" The national study of 2500 children found that on a scale of one to seven, the quality of instruction for four-year olds - regardless of whether they attend preschool, a childcare centre or family day care - averages a ranking of just two. This puts Australia on par with the US, which has an unregulated sector considered to be of poor quality, according to Professor Karen Thorpe, one of the study's research directors.
While children from NSW are not participating in the study, Professor Thorpe said the results provided an accurate national picture. Professor Thorpe said the overall results of the first year of the study revealed that early childhood education and care services in Australia were ''mediocre''.
''We don't have too many exceptionally bad services, but we don't have too many exceptionally good services either,'' Professor Thorpe said. She suggested this was because past early childhood sector regulations only required services to meet a minimum standard to be accredited.
Christine Legg, the chief executive of KU Children's Services, one of the oldest community-based preschool groups in NSW, said she was not surprised by the E4Kids findings.
''It's a really good reflection of the sector at the moment,'' Ms Legg said.
She said that some less qualified staff misinterpreted the previous preschool teaching guidelines as ''sit back and wait and the children will learn by osmosis''.
New federal government national quality standards came into effect on January 1 and include lifting the minimum standard of qualifications for staff, education benchmarks and better staff-to-child ratios.
Professor Thorpe said she hoped the new standards would improve quality in preschools.
''The new standards are asking us to work to optimal levels as aspirational.
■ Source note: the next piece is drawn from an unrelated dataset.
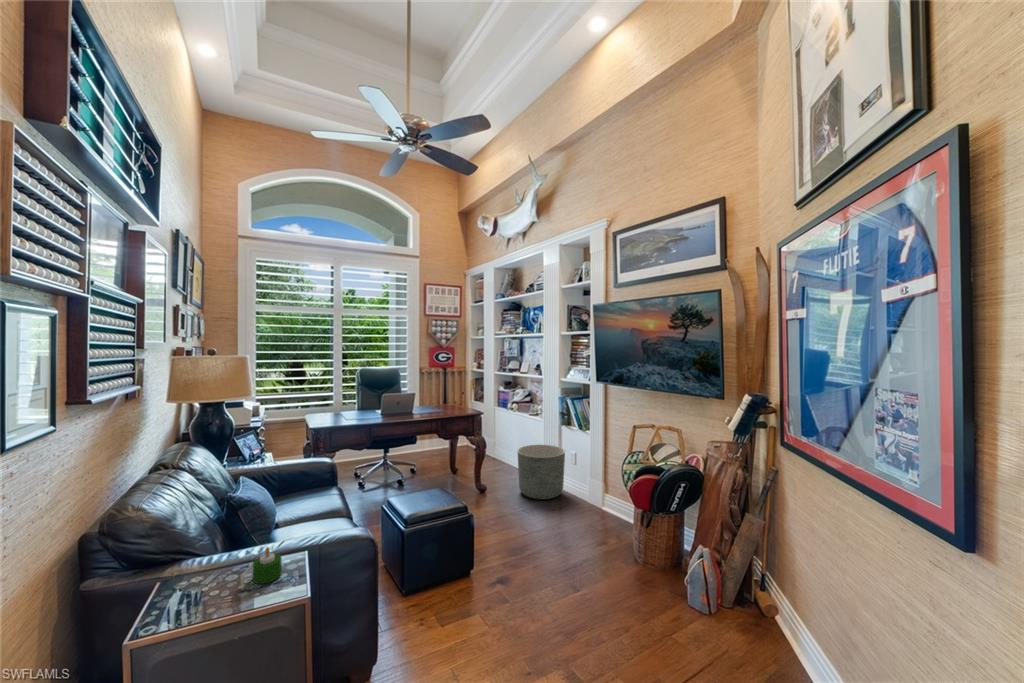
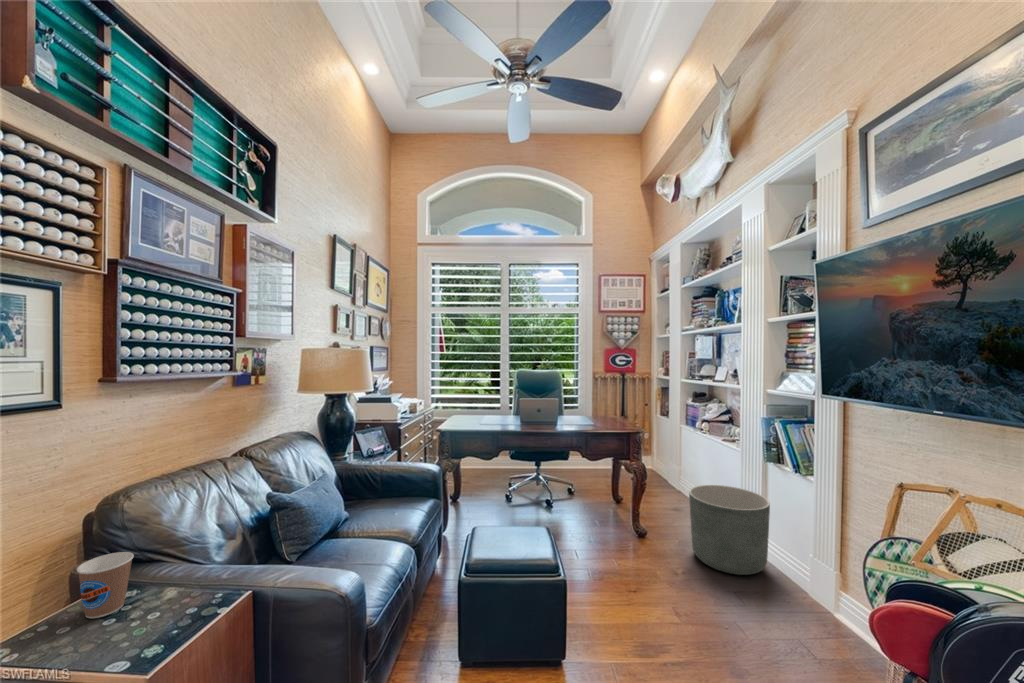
candle: present [253,547,282,584] -> none [162,561,203,609]
coffee cup: none [188,552,230,606] -> present [77,552,134,618]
You'd hope this would shift quality,'' she said. ''Research suggests the early environment does make a difference to a child in the long term.''

2 comments:
Tess,
This was interesting. I would have some questions however, as I am wondering what criteria were used for evaluation of the preschools.
Was this a concern that children be able to read, and do math - "school readiness", rather than the play focused curriculum of early childhood education. Sometimes people will mistakenly observe a play based environment, and fail to see all the learning.
However, on the other hand, if the staff does not have training, it is truly possible that they are sitting back, and not doing their job.
Educators in a play based environment work very hard to provide the necessary environment, and constantly observe, and facilitate the learning of their children. However, they don't teach ABC's as such, and rarely use flash cards, or other kinds of rote learning. These kinds of learning are not developmentally
appropriate to the younger years.
Brenda
Hi Brenda, Yes your right there appear to be a number of questions the piece raises, however I don't know whether this is because information has been pared down by the writer or whether it relates to the study. I used to work with Chris Legg and can't see her putting her name to any study that was less than comprehensive and methodical. Having said that there are eight states and territories in Australia which up until now have had their own individual rules and practices surrounding early education and within those State groups there were bodies who were exempt or set their own standards. I don't think that it is coincidental that this study is being run in parallel with the Federal governments implementation of a national code of practice called the Early Years Learning Framework (EYLF -see the tab above) which will be backed by legislation introduced this year. The practice appears to be balanced and recognises the benefits of learning through unstructured indoor/outdoor play and the development of emergent child focussed interests.